In one photo taken after the government bombed the town of Azaz – which Mr Tomasevic has said was difficult for him to shoot – a toddler lies dead in the rubble while local men try to dig her out. The pain is in the contrast of their arms, browned by a lifetime in the sun, and her small white body. I couldn’t see her name anywhere, so she’s lost to the world, just one of the hundreds, and perhaps thousands, of children killed during the Syrian war.
Horrible images of violence like that one abound across the world; they’re really not hard to find, although most people probably don’t spend a lot of time looking. Perhaps it’s only natural that we really seem to only notice those graphic images when they touch close to home. (There was no outcry over gruesome photos of the Libyan war until newspapers ran pictures of a dying U.S. ambassador being carried to a hospital in Benghazi.)

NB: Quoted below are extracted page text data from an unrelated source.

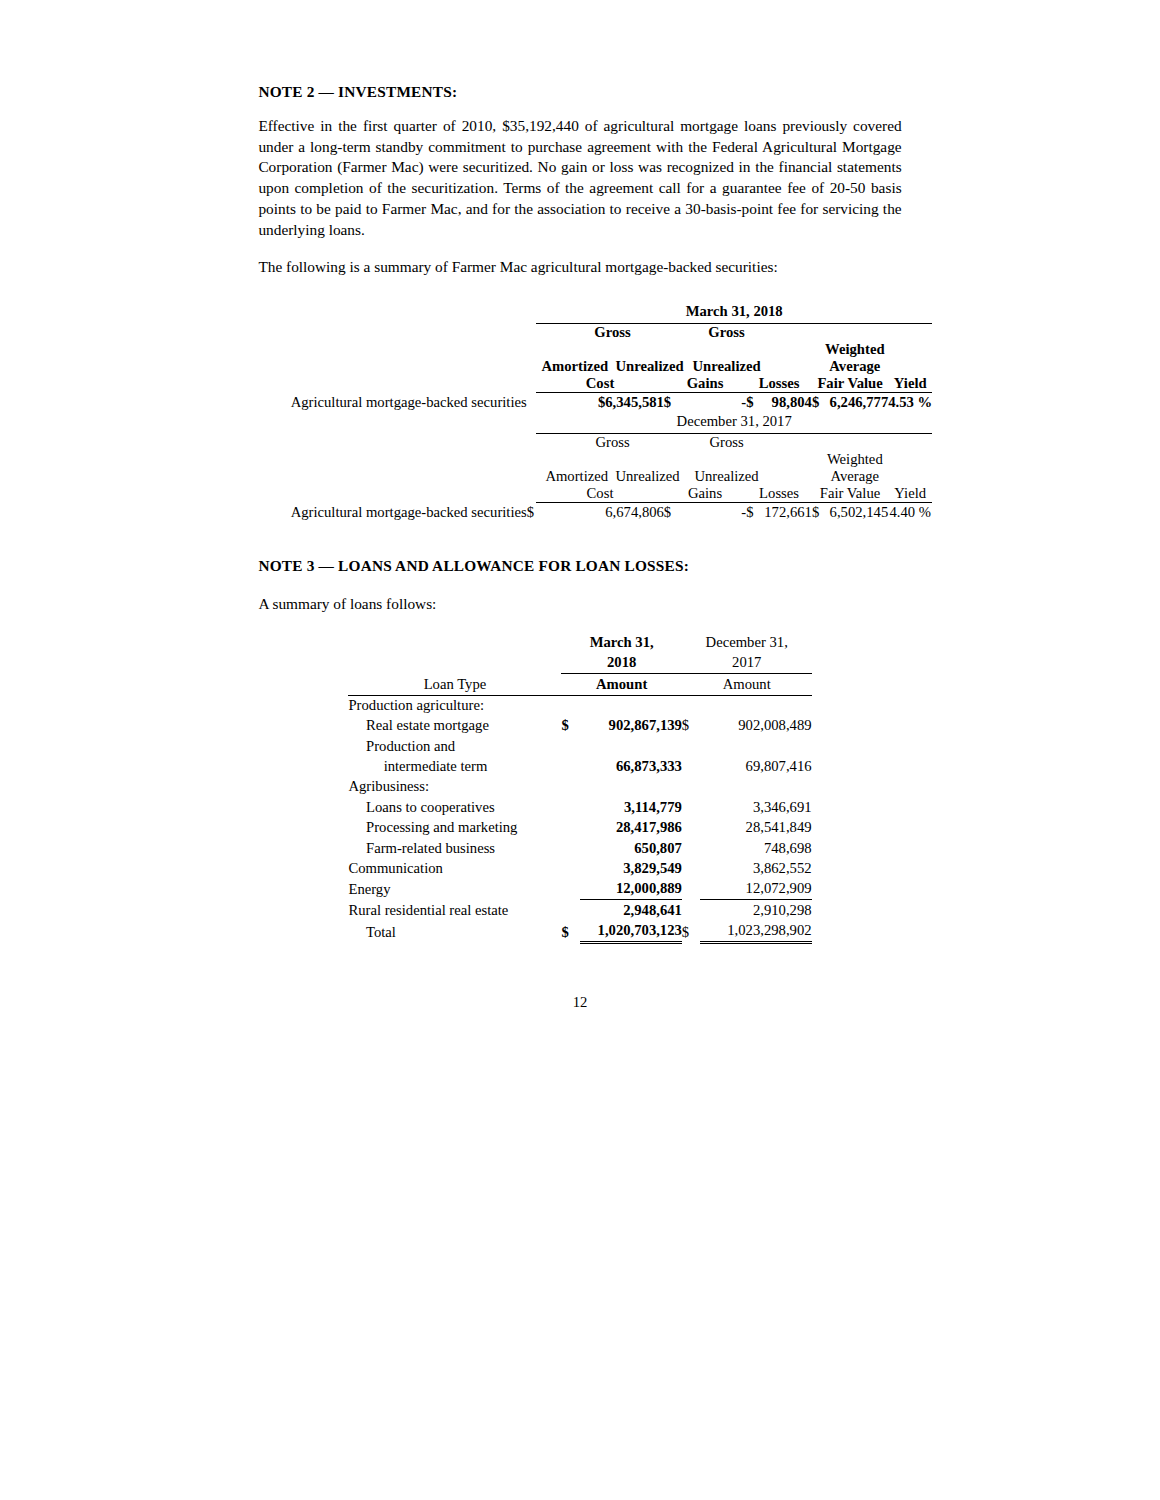NOTE 2 — INVESTMENTS:
Effective in the first quarter of 2010, $35,192,440 of agricultural mortgage loans previously covered under a long-term standby commitment to purchase agreement with the Federal Agricultural Mortgage Corporation (Farmer Mac) were securitized. No gain or loss was recognized in the financial statements upon completion of the securitization. Terms of the agreement call for a guarantee fee of 20-50 basis points to be paid to Farmer Mac, and for the association to receive a 30-basis-point fee for servicing the underlying loans.
The following is a summary of Farmer Mac agricultural mortgage-backed securities:
| | | March 31, 2018 |
| | | Gross | Gross | | |
| | | Amortized Unrealized | Unrealized | | Weighted Average |
| | | Cost | Gains | Losses | Fair Value | Yield |
| Agricultural mortgage-backed securities | | $6,345,581 | $ | - | $ | 98,804 | $ | 6,246,777 | 4.53 % |
| | | December 31, 2017 |
| | | Gross | Gross | | |
| | | Amortized Unrealized | Unrealized | | Weighted Average |
| | | Cost | Gains | Losses | Fair Value | Yield |
| Agricultural mortgage-backed securities | $ | 6,674,806 | $ | - | $ | 172,661 | $ | 6,502,145 | 4.40 % |
NOTE 3 — LOANS AND ALLOWANCE FOR LOAN LOSSES:
A summary of loans follows:
| | March 31, | December 31, |
| | 2018 | 2017 |
| Loan Type | Amount | Amount |
| Production agriculture: | | | | |
| Real estate mortgage | $ | 902,867,139 | $ | 902,008,489 |
| Production and | | | | |
| intermediate term | | 66,873,333 | | 69,807,416 |
| Agribusiness: | | | | |
| Loans to cooperatives | | 3,114,779 | | 3,346,691 |
| Processing and marketing | | 28,417,986 | | 28,541,849 |
| Farm-related business | | 650,807 | | 748,698 |
| Communication | | 3,829,549 | | 3,862,552 |
| Energy | | 12,000,889 | | 12,072,909 |
| Rural residential real estate | | 2,948,641 | | 2,910,298 |
| Total | $ | 1,020,703,123 | $ | 1,023,298,902 |
12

It’s much harder to imagine being trapped in a Libyan firefight or digging a neighbour’s child out of a bomb crater than it is to picture yourself on a subway platform, watching someone fall on the tracks and wondering how you might rise (or sink) to the occasion. The camera has become a collective conscience, in a way: In the old days, people believed that an omniscient deity kept a tally of misdeeds and kindnesses in a spiritual ledger, even when no one else was watching. Now, the camera takes the place of celestial overseer.
No one wants to be caught in a moment of public shame – mocking a lady on a school bus or failing to help a fellow commuter who’s on the tracks as the train rushes in. But the camera doesn’t see us looking away from things that are too difficult or foreign to grasp. The choices these days lie not just in what we do or refuse to do, but what we see and what we ignore.